Phenylephrine is a selective α-adrenoceptor agonist, which has no effect on β-adrenoceptors. Like pseudoephedrine, phenylephrine causes an α-adrenoceptor-mediated vasoconstriction to produce a decongestant effect. However, phenylephrine does not cause a β₂-adrenoceptor-mediated bronchodilation. Most people prefer ephedrine over phenylephrine for the treatment of a cold, probably because of the β₂-adrenoceptor-mediated bronchodilation.

Higher concentrations of dopamine act as a mixed acting amine (ephedrine-like). The direct action is being a weak agonist at a- and b- adrenoceptors, and the indirect action is releasing noradrenaline, with both of these actions leading to vasoconstriction. Dopamine is used intravenously in the treatment of circulatory shock (collapse) to produce vasoconstriction to maintain circulation.

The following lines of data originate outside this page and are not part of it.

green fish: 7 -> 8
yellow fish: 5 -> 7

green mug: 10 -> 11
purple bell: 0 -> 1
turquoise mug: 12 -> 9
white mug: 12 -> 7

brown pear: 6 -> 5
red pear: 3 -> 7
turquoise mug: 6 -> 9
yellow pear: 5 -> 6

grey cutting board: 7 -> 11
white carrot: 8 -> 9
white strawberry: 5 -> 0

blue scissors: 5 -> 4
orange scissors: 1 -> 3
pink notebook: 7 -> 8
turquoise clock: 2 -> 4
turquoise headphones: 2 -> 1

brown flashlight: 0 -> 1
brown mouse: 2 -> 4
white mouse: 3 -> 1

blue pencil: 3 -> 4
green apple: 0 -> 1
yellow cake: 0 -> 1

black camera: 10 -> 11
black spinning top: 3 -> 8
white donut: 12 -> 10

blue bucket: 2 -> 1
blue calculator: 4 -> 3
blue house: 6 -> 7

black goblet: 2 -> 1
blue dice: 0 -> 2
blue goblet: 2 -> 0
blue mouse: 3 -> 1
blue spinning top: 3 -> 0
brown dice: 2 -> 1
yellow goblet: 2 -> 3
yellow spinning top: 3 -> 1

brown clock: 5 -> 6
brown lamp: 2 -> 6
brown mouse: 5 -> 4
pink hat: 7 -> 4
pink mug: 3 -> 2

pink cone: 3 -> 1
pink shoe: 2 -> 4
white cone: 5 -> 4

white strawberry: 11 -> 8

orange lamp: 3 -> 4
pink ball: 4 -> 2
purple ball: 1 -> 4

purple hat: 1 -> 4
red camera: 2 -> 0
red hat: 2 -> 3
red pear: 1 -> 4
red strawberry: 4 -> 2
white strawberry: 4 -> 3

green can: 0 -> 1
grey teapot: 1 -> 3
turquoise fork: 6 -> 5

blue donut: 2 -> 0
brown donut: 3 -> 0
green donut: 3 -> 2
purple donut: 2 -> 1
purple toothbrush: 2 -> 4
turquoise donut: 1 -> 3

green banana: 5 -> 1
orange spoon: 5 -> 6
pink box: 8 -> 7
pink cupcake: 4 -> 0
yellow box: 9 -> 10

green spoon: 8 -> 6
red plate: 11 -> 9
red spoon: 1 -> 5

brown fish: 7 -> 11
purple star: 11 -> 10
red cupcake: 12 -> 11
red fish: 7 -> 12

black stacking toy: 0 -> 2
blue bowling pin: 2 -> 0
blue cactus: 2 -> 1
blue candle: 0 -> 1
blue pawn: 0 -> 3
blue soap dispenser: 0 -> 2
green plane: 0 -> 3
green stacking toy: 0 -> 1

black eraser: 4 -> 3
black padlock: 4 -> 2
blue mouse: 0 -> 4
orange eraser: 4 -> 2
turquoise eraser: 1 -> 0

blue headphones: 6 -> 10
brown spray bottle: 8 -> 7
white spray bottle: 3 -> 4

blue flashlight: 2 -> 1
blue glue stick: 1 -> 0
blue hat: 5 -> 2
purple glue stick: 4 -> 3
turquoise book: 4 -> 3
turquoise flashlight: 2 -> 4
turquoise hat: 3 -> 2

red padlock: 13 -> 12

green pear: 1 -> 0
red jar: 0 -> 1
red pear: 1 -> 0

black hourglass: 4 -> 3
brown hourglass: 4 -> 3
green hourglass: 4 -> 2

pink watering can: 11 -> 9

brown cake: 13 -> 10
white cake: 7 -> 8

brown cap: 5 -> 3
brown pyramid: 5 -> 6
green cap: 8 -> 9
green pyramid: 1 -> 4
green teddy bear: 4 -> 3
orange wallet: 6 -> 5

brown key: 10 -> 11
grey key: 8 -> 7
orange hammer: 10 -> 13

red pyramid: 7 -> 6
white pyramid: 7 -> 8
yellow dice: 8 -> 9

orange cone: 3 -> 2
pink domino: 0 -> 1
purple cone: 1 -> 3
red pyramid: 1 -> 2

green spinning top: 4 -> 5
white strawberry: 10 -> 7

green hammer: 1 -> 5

Dobutamine is a selective b₁-adrenoceptor agonist, which means it has a greater effect at b₁-adrenoceptor than at other receptors. It is used to selectively mimic the effect of the sympathetic nervous system on the b₁-adrenoceptors of the heart. Thus, dobutamine is used to increase in heart force. Dobutamine is not active after oral administration, and is used I.v. in the treatment of circulatory shock to produce an increase in heart force (inotropic) response.

The last group of sympathomimetics are the selective b₂-adrenoceptor agonists such as salbutamol and salmeterol. Salbutamol and salmeterol have no effect at a-adrenoceptors, and are selective for b₂- over b₁-adrenoceptors. Salbutamol is the standard selective b₂-adrenoceptor agonist, whereas salmeterol is a long acting selective b₂- adrenoceptor agonist. Both medicines cause a b₂-adrenoceptor-mediated bronchodilation. Inhaled salmeterol is used to prevent bronchial asthma, whereas inhaled salbutamol is used in an asthma attack to overcome an attack, and can also be used intravenously in severe asthma attacks.

Adrenoceptor antagonists are used to prevent the effects of the sympathetic nervous system. Clinically used agents include the selective a₁-adrenoceptor antagonists, doxazosin and tamsulosin, the non-selective b-adrenoceptor antagonists propranolol, timolol and esmolol, and the selective b₁-adrenoceptor antagonists metoprolol and atenolol.